With how strong and deeply emotional these collectibles are, it’s especially unfortunate to then consider the context in which they’re introduced. When reading a collectible, the game doesn’t pause. More often than not a companion is left knocking on a door, waiting for you to unlock it, or calling for you to hurry up. It’s a small consideration, and one admittedly bypassed by pausing the game for yourself and digging through the game menus to find the collectibles. But it still leaves the experience feeling a bit rougher than it needed to be.
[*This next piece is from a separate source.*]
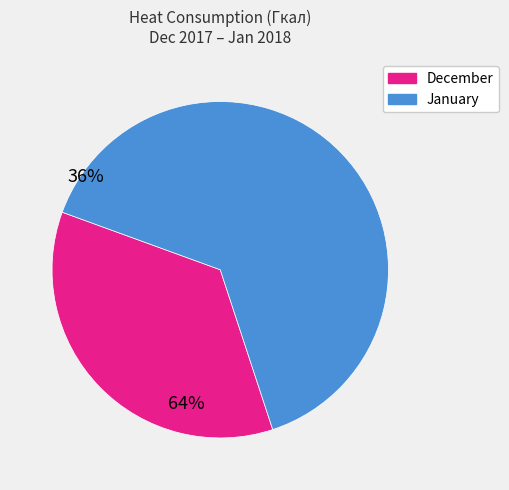

Is there a majority slice in this chart?

Yes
In the end, Quantum Break’s only real flaws come in the form of minor things. Though infrequent, a handful of visual glitches plague the game, most as minimal as the mantling or melee animations sometimes not lining up just right. Both times anything more serious occurred (once with me falling though the map, and once with a cutscene loading as only a black screen), a quick return to the last checkpoint fixed the issue.
That checkpoint placement throughout the game however, also leaves something to be desired. Though I only died during a few boss fights, the last checkpoint was set as far back as another group of enemies. Fighting my way through and reaching the boss again would then trigger a cutscene. And while these cutscenes can be skipped, the loading screen you receive for doing so is often longer than the cutscene would have been on its own. Far from game breaking, the inconvenience was still needless.
Despite its few issues, with solid gameplay, stunning time shattering visuals, fascinating characters, and a jaw-dropping science fiction story to boot, Quantum Break is hard not to love. Quite simply, it presents a engrossing, complete world, filled with characters I legitimately felt for. It manages to use both live-action, and normal gameplay to weave together a great, truly unique experience, with a voice and approach all its own. Needless to say, it’s something I hope we see more games iterate and improve on in the future.
Superb. A game that finds its way into the top of all our lists, but lacks that special something which makes it exceptional. This game was reviewed on an Xbox One console.